Although it’s tempting to confuse Comfort with Tish McWhinney, Comfort in person is even more energetic and determined than her sleuth, and at least three times more sophisticated. Her New York City life and travels contributed to this, as have her many friendships with artists. One tale she tells is of “Bobby” (Robert) McCloskey when he was writing and illustrating his classic “Make Way for Ducklings.” McCloskey kept ducklings in his home bathtub during the weeks of the project, and each day after work in her painting studio, Comfort would stop in to play with the downy yellow fluff-balls.

Delighted with McCloskey’s books, Comfort painted his mother and baby bear (from “Blueberries for Sal”) in a life-size version of the car shed at her Vermont home. She adds more animal-related art as the urge strikes: a silhouette of a goat against the house exterior (see “The Cashmere Kid”), and most recently a wooden outline of a bat in flight, pinned against an illusory window over the living room doorway. In the backyard is a Statue of Liberty – “It was quite something when we were moving her in the car!” Comfort recalls with a grin.

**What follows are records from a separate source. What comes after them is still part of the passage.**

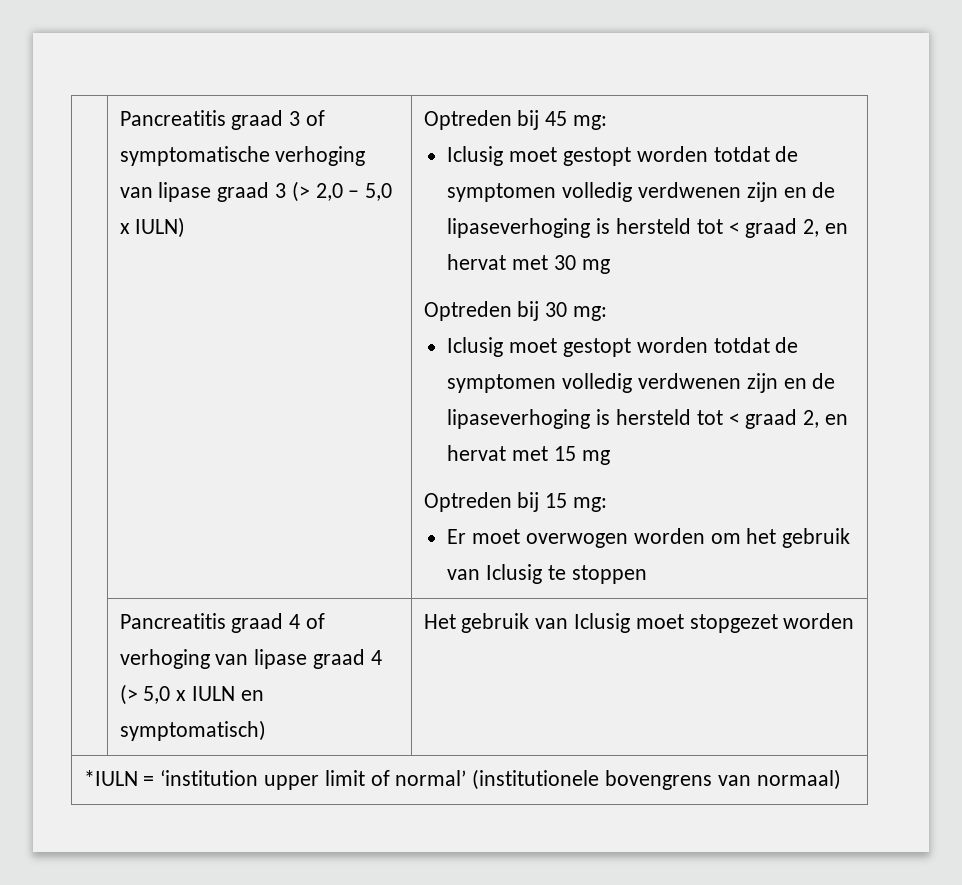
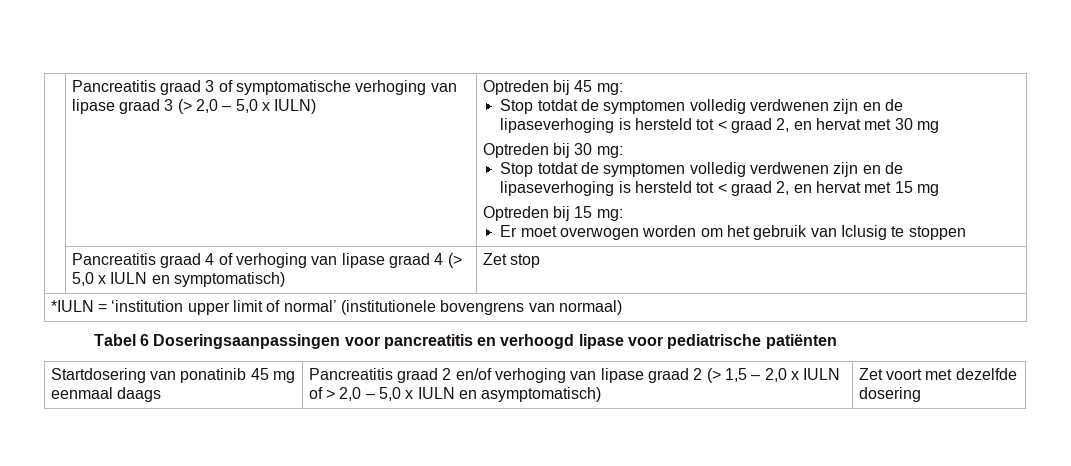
[447,146,708,166] Iclusig moet gestopt worden -> [500,99,534,114] Stop
[447,337,708,357] Iclusig moet gestopt worden -> [500,162,534,177] Stop
[423,613,855,633] Het gebruik van Iclusig moet stopgezet worden -> [482,253,541,268] Zet stop
(841, 779) none -> [93,334,837,349] [50,368,296,383] [50,387,162,402] [308,368,841,383] [308,387,602,402] [858,368,1017,380] [858,387,921,402] // Tabel 6 Doseringsaanpassingen voor pancreatitis en verhoogd lipase voor pediatrische patiënten // Startdosering van ponatinib 45 mg eenmaal daags | Pancreatitis graad 2 en/of verhoging van lipase graad 2 (> 1,5 – 2,0 x IULN of > 2,0 – 5,0 x IULN en asymptomatisch) | Zet voort met dezelfde dosering

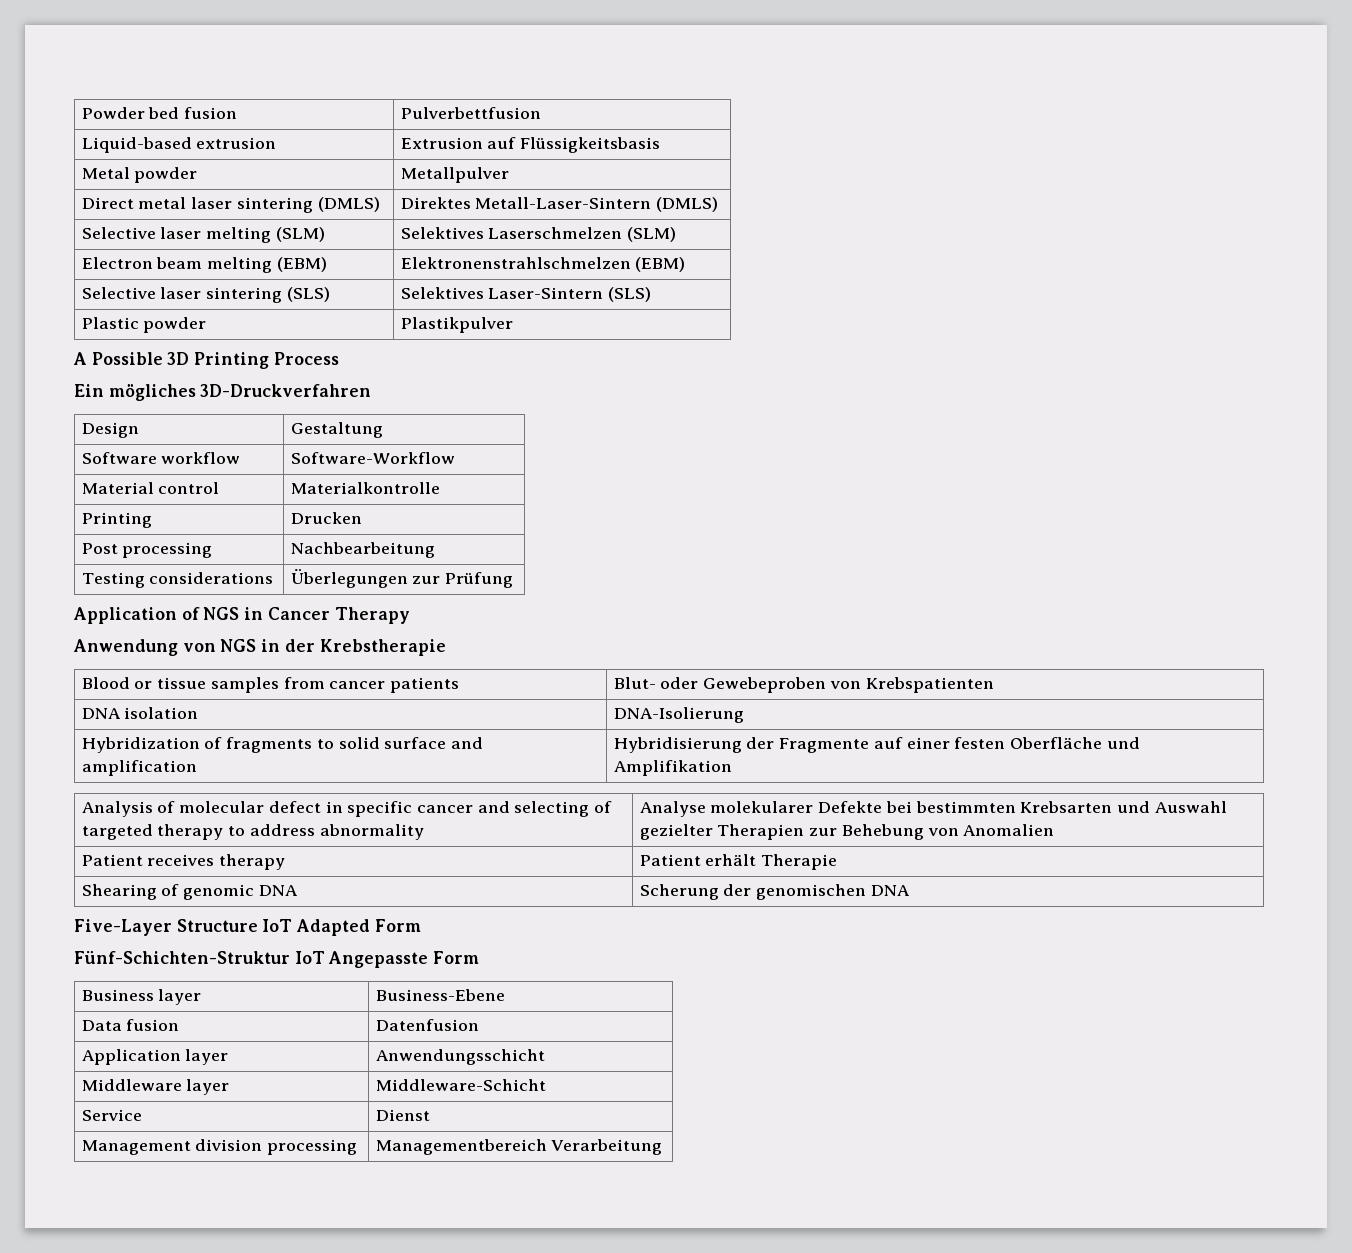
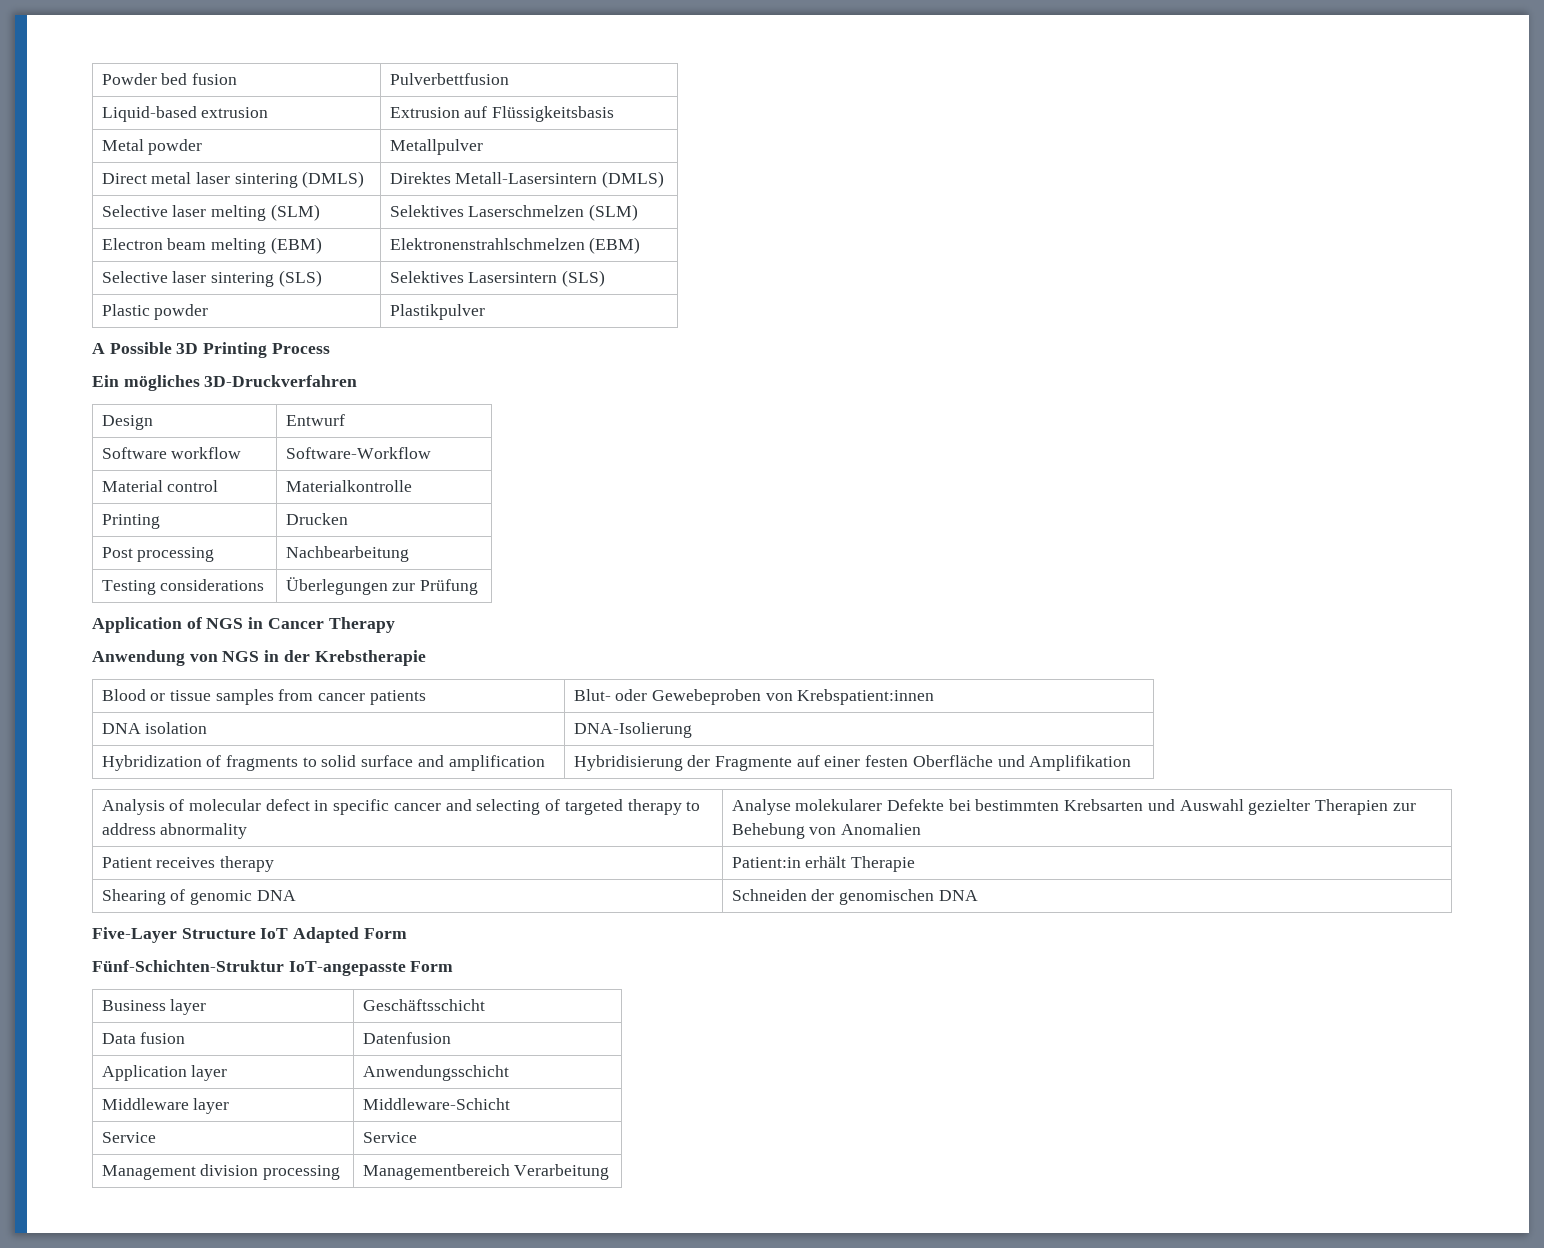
[475,197,652,209] Metall-Laser-Sintern -> [455,172,598,184] Metall-Lasersintern
[488,287,604,299] Laser-Sintern -> [468,272,558,283] Lasersintern
[290,422,383,438] Gestaltung -> [285,414,345,426] Entwurf
[865,677,994,693] Krebspatienten -> [797,689,935,705] Krebspatient:innen
[639,854,701,866] Patient -> [731,857,801,868] Patient:in
[639,884,719,900] Scherung -> [731,889,807,901] Schneiden
[294,951,429,968] IoT Angepasste -> [288,961,406,976] IoT-angepasste
[375,989,505,1001] Business-Ebene -> [362,999,485,1011] Geschäftsschicht
[375,1109,430,1121] Dienst -> [362,1132,417,1143] Service

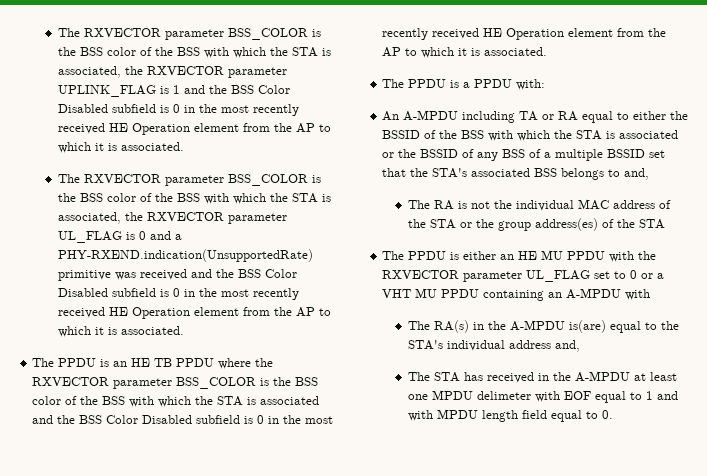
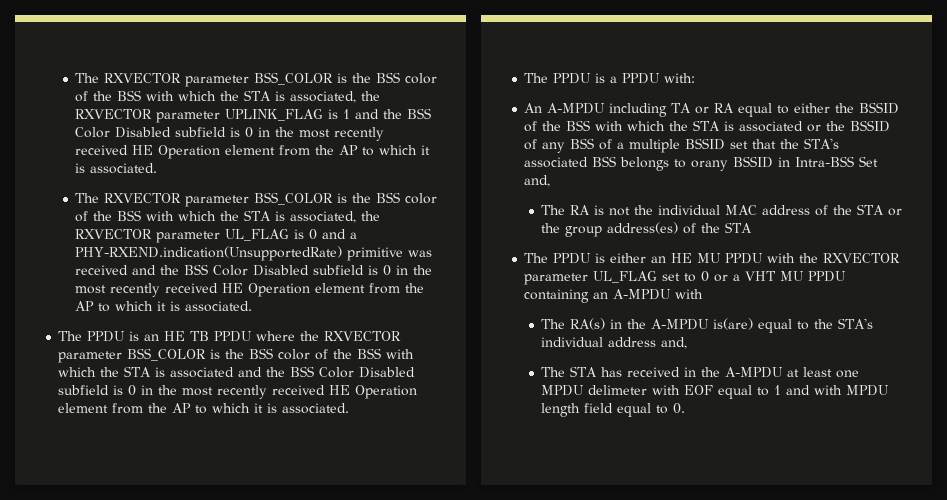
(621, 173) none -> [691,156,879,171] orany BSSID in Intra-BSS Set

Will she write another mystery? Not right now. Tuned in to strong friendships, Comfort has noticed that “when you’re writing, you’re someplace else, always thinking, Now how can I use this, or Is that what my character is like?” For the time being, she’d rather be fully present. After all, her birthday bash in Landgrove is coming up soon, and there are a lot of friends stopping by to see the exhibit in the town hall.

The only damper on her spirits is this summer’s death of her pug Fred, who lived with her for many years. But determination and vigor apply here too, for when the question posed is, “Will you consider another dog?” her eyebrows fly up in surprise and she crisply replies, “Of course!”